Friday, February 17, 2012

Suspension, Suspension and more Suspension

February has turned into a month of suspension work for me. I have 3 cars lined up to work on their front ends and they are all in a time crunch. The first one is a 94 GMC 3/4 ton pickup that needs inner and outer tie rods on both sides, a pitman arm, idler arm and idler arm bracket. The next one is a 90 Chevy S-10 truck that needs upper and lower ball joints on each side and last but not least is Ed the bug. I looked under it and the ball joints are shot already. I installed new ones about 2 years ago but I obviously got crap parts. We won't go there until I get a chance to work on it, then I will blog about my hatred for cheap parts. Anyways, I got the GMC done the last couple nights after work and it went really smoothly. I only ended up with one blood blister and the center link fell on my head but I said my new motto when things make me mad. "PARTY ON" I learned it from Cody Lundin (the guy from dual survival) and it seems to work. How can you not smile when you say those words. Try it and see if it works for you. I even have some guys at work saying it. It helps tremendously to lift your attitude. Here's the GMC. It has 180,000 miles on it and very few grease jobs so I guess it was due for some front end work. My truck has 174,000 miles and it's pretty tight up front so that should say something for greasing your suspension if you can.

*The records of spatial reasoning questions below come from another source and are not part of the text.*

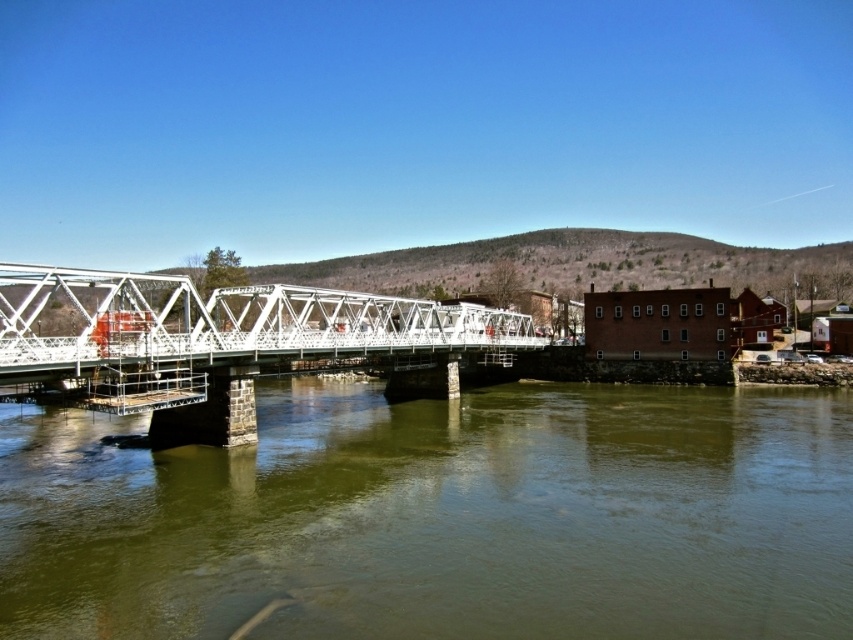
Who is taller, green murky water at center or white metallic bridge at center?

white metallic bridge at center

Consider the image. How far apart are green murky water at center and white metallic bridge at center?

green murky water at center is 21.02 meters from white metallic bridge at center.

Between point (82, 620) and point (113, 401), which one is positioned in front?

Positioned in front is point (82, 620).

Identify the location of green murky water at center. This screenshot has width=853, height=640. (439, 516).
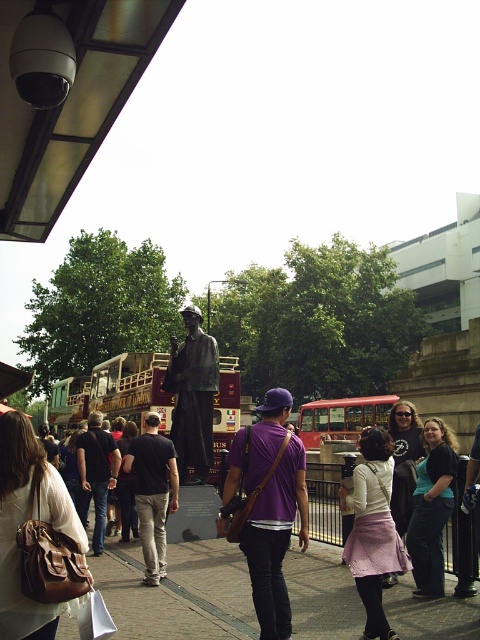
Is dark gray fabric jacket at center closer to the viewer compared to red metallic bus at center?

Yes, it is in front of red metallic bus at center.

Between point (108, 452) and point (320, 403), which one is positioned in front?

Point (108, 452) is in front.

What do you see at coordinates (96, 474) in the screenshot?
I see `dark gray fabric jacket at center` at bounding box center [96, 474].

The height and width of the screenshot is (640, 480). I want to click on dark gray fabric jacket at center, so click(x=96, y=474).

Locate an element on the screen. bronze statue at center is located at coordinates (192, 396).

Is dark gray fabric pants at center in front of red metallic bus at center?

Yes, it is in front of red metallic bus at center.

Is dark gray fabric pants at center to the left of red metallic bus at center from the viewer's perspective?

Correct, you'll find dark gray fabric pants at center to the left of red metallic bus at center.

The image size is (480, 640). I want to click on dark gray fabric pants at center, so click(153, 492).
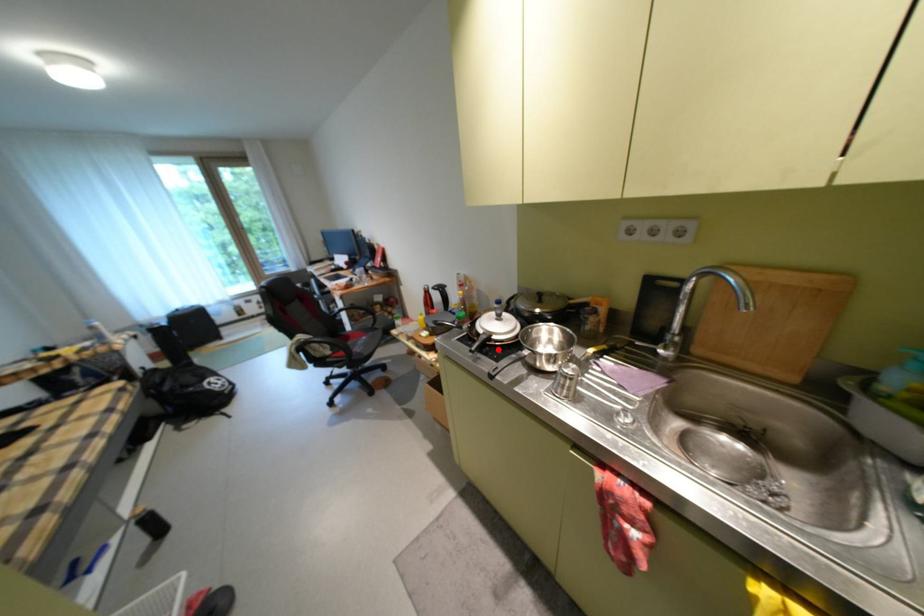
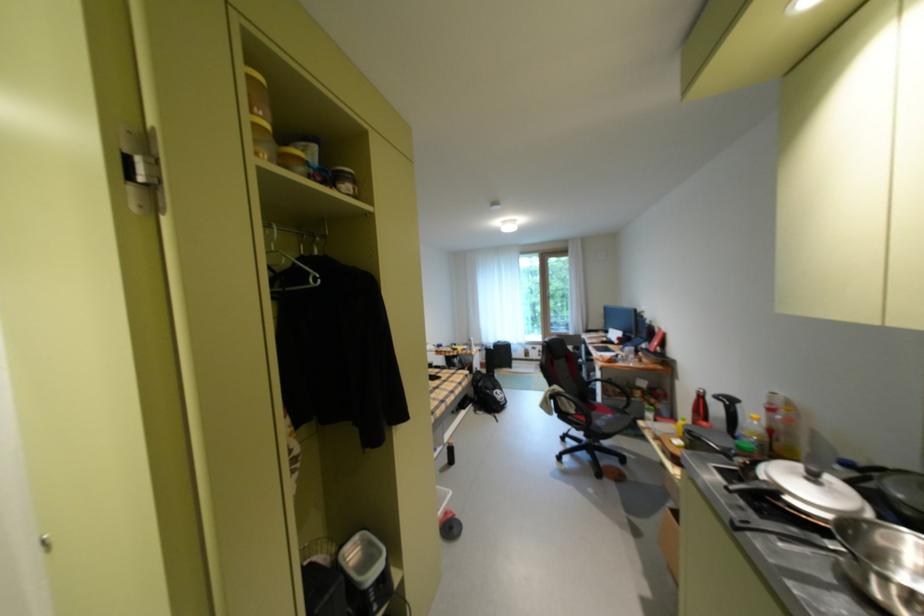
The point at the highlighted location is marked in the first image. Where is the corresponding point in the second image?

(775, 507)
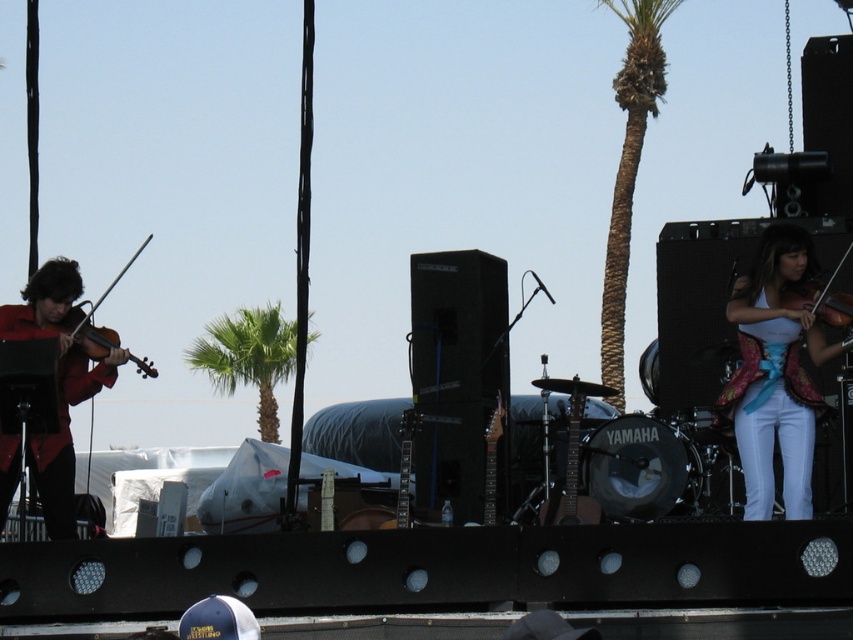
You are a stagehand who needs to adjust the microphone stand between the white satin vest at upper right and the matte black violin at center. Since the microphone stand requires 1 meter of space, can you place it there?

The white satin vest at upper right is positioned on the left side of matte black violin at center, but the exact distance between them isn not provided. Without knowing the distance, it is impossible to determine if there is enough space for the microphone stand requiring 1 meter.

You are a stagehand responsible for setting up the musical instruments. You need to place a new stand that can hold both the matte red violin at left and the shiny brown violin at left. Which violin requires a larger stand to accommodate its size?

The shiny brown violin at left requires a larger stand because it is bigger than the matte red violin at left.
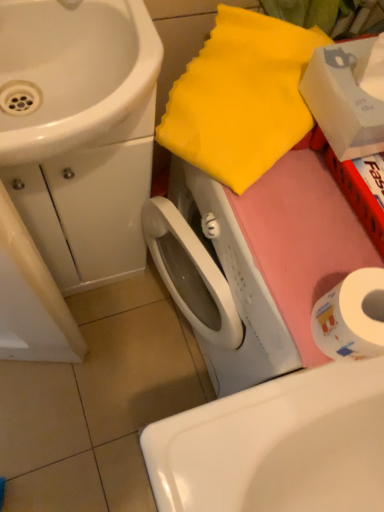
Question: Considering the positions of white paper at lower right and white cardboard box at upper right in the image, is white paper at lower right taller or shorter than white cardboard box at upper right?

Choices:
 (A) short
 (B) tall

Answer: (A)

Question: Is white paper at lower right in front of or behind white cardboard box at upper right in the image?

Choices:
 (A) front
 (B) behind

Answer: (B)

Question: Which is farther from the yellow fabric at upper right?

Choices:
 (A) white glossy sink at upper left, which is the first sink from top to bottom
 (B) white glossy sink at lower center, which is the 2th sink in left-to-right order
 (C) white cardboard box at upper right
 (D) white paper at lower right

Answer: (B)

Question: Which is nearer to the yellow fabric at upper right?

Choices:
 (A) white paper at lower right
 (B) white glossy sink at lower center, which is the 2th sink in left-to-right order
 (C) white cardboard box at upper right
 (D) white glossy sink at upper left, which ranks as the second sink in right-to-left order

Answer: (C)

 Here is the pile of parts that will go on it. I tried to talk him into buying Moog parts but He's a little on the cheap side. Hey, at least I got him to take back the valucraft parts (Autozones cheapest parts) and get the middle of the road stuff. I still am not a duralast fan but oh well, If they wear out in a year maybe I will charge him double the price for Moog parts to install them. I also installed a wiper motor he had bought awhile back and didn't get around to putting in.
I like to use Kroil on rusted bolts. It works awesome and you can see I put it on the tie rod clamps here. All the parts on this truck came apart really well with my rivet gun and the pitman arm puller I rented from Autozone. I have taken the pitman arm nuts off here also.

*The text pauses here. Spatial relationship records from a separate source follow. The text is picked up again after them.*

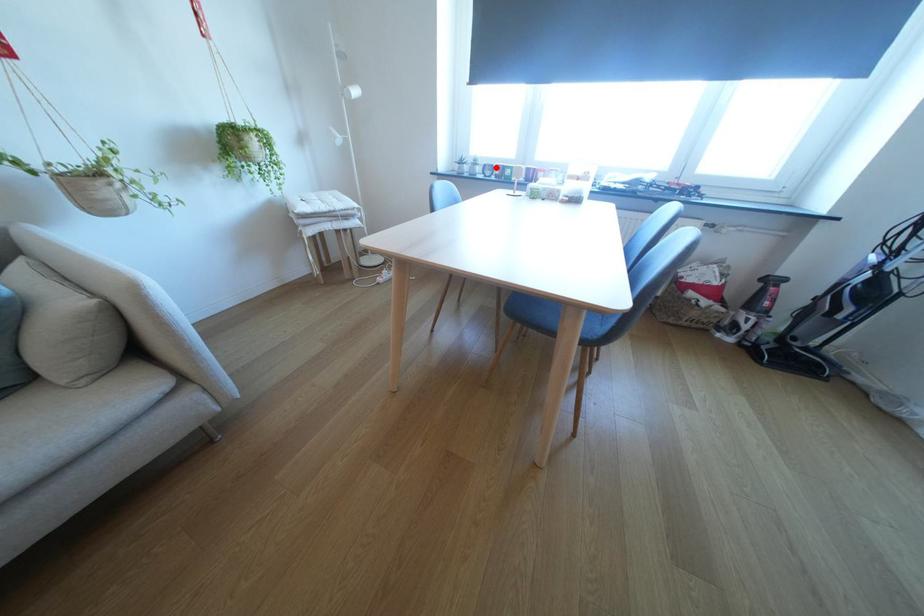
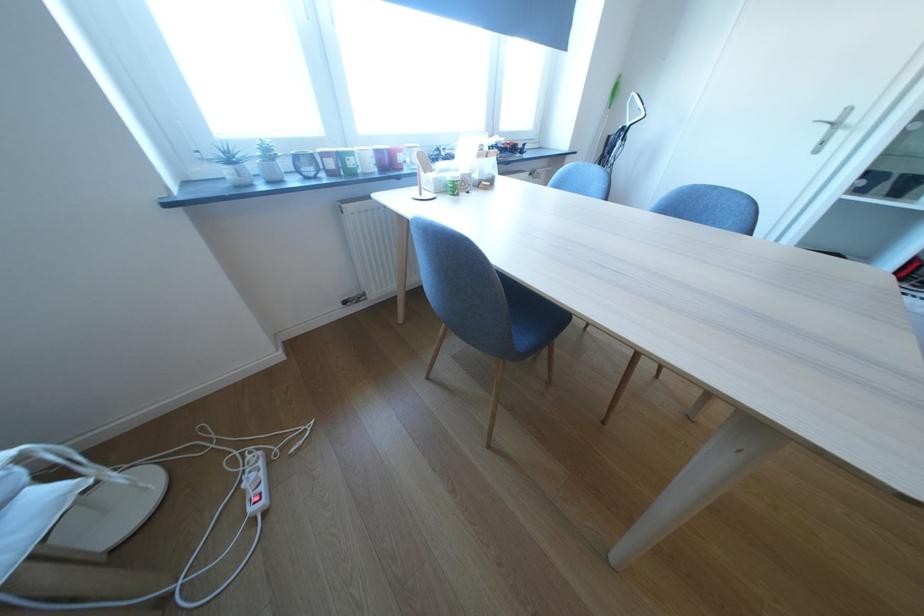
Question: I am providing you with two images of the same scene from different viewpoints. Given a red point in image1, look at the same physical point in image2. Is it:

Choices:
 (A) Closer to the viewpoint
 (B) Farther from the viewpoint

Answer: (B)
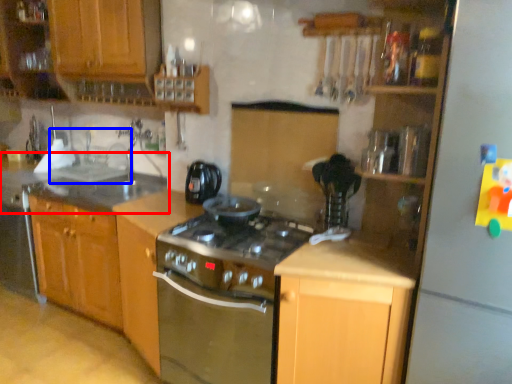
Question: Which point is further to the camera, countertop (highlighted by a red box) or sink (highlighted by a blue box)?

Choices:
 (A) countertop
 (B) sink

Answer: (B)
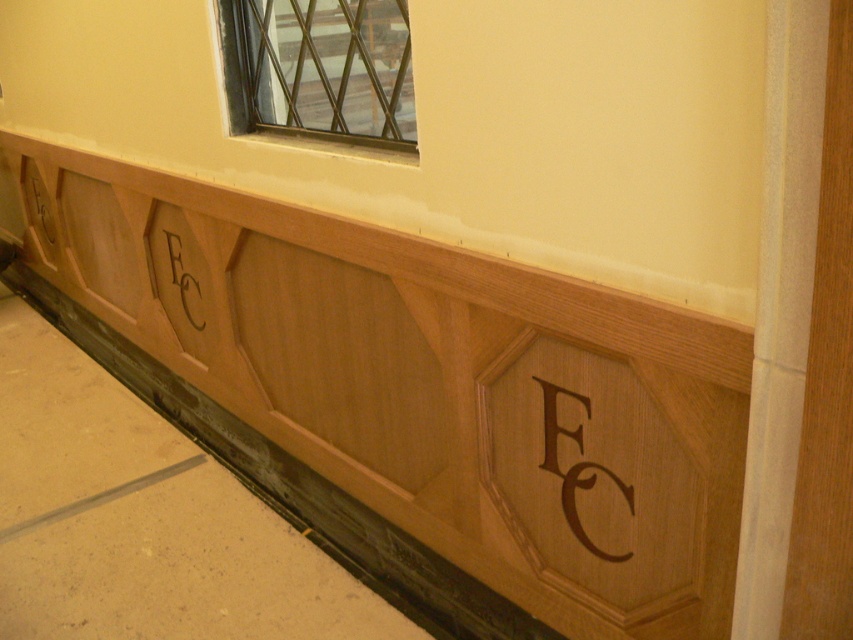
You are an architect designing a new building and want to place a decorative element exactly at the center of the wall. The wall has a metallic grid at upper center. Based on the image, where should you place your decorative element to ensure it aligns with the central axis of the wall?

The metallic grid at upper center is positioned at point (320,72), so you should place your decorative element at that coordinate to align it with the central axis of the wall.

You are an interior designer planning to install a new light fixture. You have two options for placement based on the wall design. The first option is above the brown wood lettering at center, and the second is above the black wood lettering at center. Which placement would allow for a wider light fixture?

The black wood lettering at center is thicker than the brown wood lettering at center, so placing the light fixture above the black wood lettering at center would accommodate a wider fixture.

You are an interior designer who wants to hang a picture frame exactly between the brown wood lettering at center and the black wood lettering at center. Since both are at the center, which one should you use as a reference point to ensure the frame is centered properly?

The brown wood lettering at center is positioned on the right side of black wood lettering at center, so you should use the midpoint between them as the reference point to center the picture frame properly.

 Here's the idler arm. It was nice because he got a new idler arm bracket so everything was new that went back in.
Here's the new bracket for the idler arm. This one was cool because it had a hose attachment that went on so you could grease it really easy. These are usually a pain to grease because the Zerk is on top and hard to get to. I actually bought a special 90 degree grease fitting for my grease gun to grease mine in my truck. This hose is awesome and it didn't cost any more than the one without it.

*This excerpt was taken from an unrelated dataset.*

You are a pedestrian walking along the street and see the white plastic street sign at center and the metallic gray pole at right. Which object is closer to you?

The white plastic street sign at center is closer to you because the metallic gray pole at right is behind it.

 Here is the bracket and idler arm installed and you can see where I routed the hose. I actually ended up moving it after I put the truck back on the ground because it fit better on the forward side of the stabiliser bar when weight was on it.
 This shows the trick hose. You just hook your grease gun up the the hose and fill it up that way. Very Nice!
 Here's the new pitman arm. You need a good torque wrench to get it on because the torque is 194 foot pounds. You can see the center link without the tie rods hooked up to just after the pitman arm. That's the thing that fell on my head.
So here is the left side all buttoned up and greased.
and here is the right side ready to go. Now it just needs an alignment done and it should be ready for another 180,000 miles. well, it would of been good for that if he would of bought Moog parts like I tried to tell him, but he should get at least a year out of it. Maybe 2 if he greases it every oil change.
So now it's on to the S-10. That's tomorrows project. Hopefully it will go as smooth as this one went. If you walk by my garage and hear me hollering party on, you'll know it isn't going well. (I can think of worse things to yell).